Calling a Bridgeport bank that was shut down over a multimillion-dollar embezzlement scandal a “rat’s nest,” a federal judge sentenced a former bank board member to prison Thursday for repeatedly falsifying documents to fool federal regulators, allowing the scheme to continue for years.
George Kozdemba, a retired manager for the Metropolitan Water Reclamation District of Greater Chicago, spent 20 years on the board of Washington Federal Bank for Savings — until government regulators shut it down in December 2017 because it was being looted in a scheme involving bank CEO John Gembara, who was found dead days before the bank was closed.
“I can’t minimize the significance of the criminal activity that caused that bank collapse,” U.S. District Judge Virginia Kendall told Kozdemba as she ordered him to spend a year and a day in prison and pay a $25,000 fine.
While noting that the 74-year-old grandfather had been “hard-working” and “admirable in his family life,” Kendall said he also was part of “what really is a rat’s nest of people who are operating a community bank as if it were their piggy bank.”
Kozdemba was the second board member Kendall has sent to prison. Earlier this year, she sentenced former City Hall official William Mahon, a close ally of the Daley family, to 18 months. A third board member, Gembara’s sister Janice Weston, faces sentencing May 16.
Lester Stepien, the only other member of the bank’s board, has been cooperating with federal investigators and hasn’t been charged in the collapse of the bank, over which the Federal Deposit Insurance Corp. paid $140 million to cover the bank’s losses. About $50 million has been recovered.
Sixteen people have been charged in the bank’s collapse, including six employees and five customers.
Among the customers charged was then-Ald. Patrick Daley Thompson, a grandson of the late Mayor Richard J. Daley and nephew of former Mayor Richard M. Daley. Thompson was found guilty of lying to regulators about his debts to the bank and cheating on his federal taxes.
Many of the bank’s customers had ties to the Daley family’s 11th Ward political operation. Some had government jobs. Others were contractors in Daley’s Hired Truck Program, which the mayor shut down following a Chicago Sun-Times investigation two decades ago.
Kozdemba, whose late father served on the board of the bank the Gembara family ran for three generations, admitted he signed a couple of dozen loan documents that were backdated so regulators wouldn’t know the paperwork was completed after customers already had been given the money.
Kozdemba also falsified minutes of board meetings, according to Assistant U.S. Attorney Jeff Snell, who said:. “He knew he was creating fabricated documents every month. It went on for a number of years. It was month after month.”
Snell pointed out that Kozemba and Weston took no action in May 2011 when the bank’s chief financial officer Barbara Glusak told them she suspected the bank gave its auditors from the firm Bansley & Kiener falsified records showing Gembara’s friend Robert Kowalski had repaid two loans even though he hadn’t. Kowalski has since been convicted of embezzling $8 million.
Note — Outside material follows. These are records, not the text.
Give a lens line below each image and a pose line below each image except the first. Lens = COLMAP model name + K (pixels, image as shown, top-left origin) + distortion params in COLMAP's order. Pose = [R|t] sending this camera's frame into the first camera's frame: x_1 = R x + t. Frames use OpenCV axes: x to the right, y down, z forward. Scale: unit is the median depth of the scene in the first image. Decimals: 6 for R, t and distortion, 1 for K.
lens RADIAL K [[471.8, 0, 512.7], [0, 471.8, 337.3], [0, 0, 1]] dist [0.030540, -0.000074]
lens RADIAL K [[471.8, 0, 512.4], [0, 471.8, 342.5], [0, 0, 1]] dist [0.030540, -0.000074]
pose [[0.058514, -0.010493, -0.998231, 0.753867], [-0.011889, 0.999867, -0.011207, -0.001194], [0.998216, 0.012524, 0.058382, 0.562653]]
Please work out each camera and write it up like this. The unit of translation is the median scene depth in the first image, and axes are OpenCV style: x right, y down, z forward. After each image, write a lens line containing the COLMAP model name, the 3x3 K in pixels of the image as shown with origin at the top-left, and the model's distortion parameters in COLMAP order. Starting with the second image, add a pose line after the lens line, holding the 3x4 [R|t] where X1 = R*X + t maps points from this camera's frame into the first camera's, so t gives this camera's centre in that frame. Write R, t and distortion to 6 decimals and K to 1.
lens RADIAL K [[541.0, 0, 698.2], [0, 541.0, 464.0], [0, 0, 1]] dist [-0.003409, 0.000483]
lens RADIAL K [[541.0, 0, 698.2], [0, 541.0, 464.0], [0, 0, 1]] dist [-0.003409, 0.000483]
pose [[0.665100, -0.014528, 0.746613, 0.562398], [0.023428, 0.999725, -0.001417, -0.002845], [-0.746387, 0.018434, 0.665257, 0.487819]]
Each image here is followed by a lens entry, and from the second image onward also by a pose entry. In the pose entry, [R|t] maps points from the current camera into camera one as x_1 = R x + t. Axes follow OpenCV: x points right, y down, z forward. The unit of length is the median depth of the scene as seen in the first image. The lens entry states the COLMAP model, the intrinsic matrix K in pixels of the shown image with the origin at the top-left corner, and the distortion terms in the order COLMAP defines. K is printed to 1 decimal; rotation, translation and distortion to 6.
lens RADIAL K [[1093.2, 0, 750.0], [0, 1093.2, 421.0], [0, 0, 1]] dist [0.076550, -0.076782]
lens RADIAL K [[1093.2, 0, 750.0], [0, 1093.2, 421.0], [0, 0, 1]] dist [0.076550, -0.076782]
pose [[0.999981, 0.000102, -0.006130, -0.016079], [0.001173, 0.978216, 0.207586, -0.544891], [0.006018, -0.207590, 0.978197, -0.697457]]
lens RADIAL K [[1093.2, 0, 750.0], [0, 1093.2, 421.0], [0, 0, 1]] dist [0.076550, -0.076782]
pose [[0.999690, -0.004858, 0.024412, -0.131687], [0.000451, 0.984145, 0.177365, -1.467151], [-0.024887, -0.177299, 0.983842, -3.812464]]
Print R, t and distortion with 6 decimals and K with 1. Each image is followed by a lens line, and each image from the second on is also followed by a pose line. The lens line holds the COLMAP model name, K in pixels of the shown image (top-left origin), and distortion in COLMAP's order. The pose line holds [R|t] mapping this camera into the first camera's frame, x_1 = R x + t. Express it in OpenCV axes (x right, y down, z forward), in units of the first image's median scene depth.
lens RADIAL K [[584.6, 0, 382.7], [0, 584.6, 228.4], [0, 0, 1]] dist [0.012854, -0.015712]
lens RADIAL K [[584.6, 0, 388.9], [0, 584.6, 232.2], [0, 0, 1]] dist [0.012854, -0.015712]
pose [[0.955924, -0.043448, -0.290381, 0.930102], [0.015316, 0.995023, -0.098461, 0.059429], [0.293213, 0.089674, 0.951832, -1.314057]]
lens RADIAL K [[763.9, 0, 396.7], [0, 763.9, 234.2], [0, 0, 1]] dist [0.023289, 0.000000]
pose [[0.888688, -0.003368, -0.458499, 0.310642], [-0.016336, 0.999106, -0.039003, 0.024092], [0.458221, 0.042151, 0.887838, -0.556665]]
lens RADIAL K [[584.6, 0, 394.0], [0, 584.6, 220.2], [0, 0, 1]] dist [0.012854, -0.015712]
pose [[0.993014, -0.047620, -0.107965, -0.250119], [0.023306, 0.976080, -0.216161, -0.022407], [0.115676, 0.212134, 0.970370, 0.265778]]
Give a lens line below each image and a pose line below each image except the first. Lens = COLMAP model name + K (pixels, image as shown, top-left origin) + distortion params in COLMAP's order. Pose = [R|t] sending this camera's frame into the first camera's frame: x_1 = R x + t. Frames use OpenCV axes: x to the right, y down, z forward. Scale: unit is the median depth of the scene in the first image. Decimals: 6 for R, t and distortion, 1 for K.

Glusak testified that Bansley’s audit was led by Mahon brother-in-law Michael Huels, a cousin of former Ald. Patrick Huels, whose relatives were customers of the bank.
Glusak, a high school friend of Gembara’s wife and the godmother of the Gembaras’ oldest daughter, said she resigned from the bank on her lawyer’s advice. She also sent a letter to federal prosecutors, saying, “Certain wrongdoing did come to my attention . . . I am not an attorney and I offer no conclusion regarding whether crimes were committed.”
Then-U.S. Attorney Patrick Fitzgerald forwarded the letter to Robert Grant, who ran the FBI’s Chicago office. Glusak said no one ever contacted her about her letter, and the bank scheme went on for more than six years.
Kozdemba’s attorney Steven Fine said the Vietnam veteran would likely lose his disability benefits if he spends more than 60 days in prison and unsuccessully argues for probation.
Kozdemba, who grew up in Bridgeport, told the judge: “I want to start out by apologizing to the people and families of Bridgeport. You placed your faith in an institution whose directors were reckless.
“I must take full responsibility for signing documents in a careless manner. Now, I hang my head in shame.”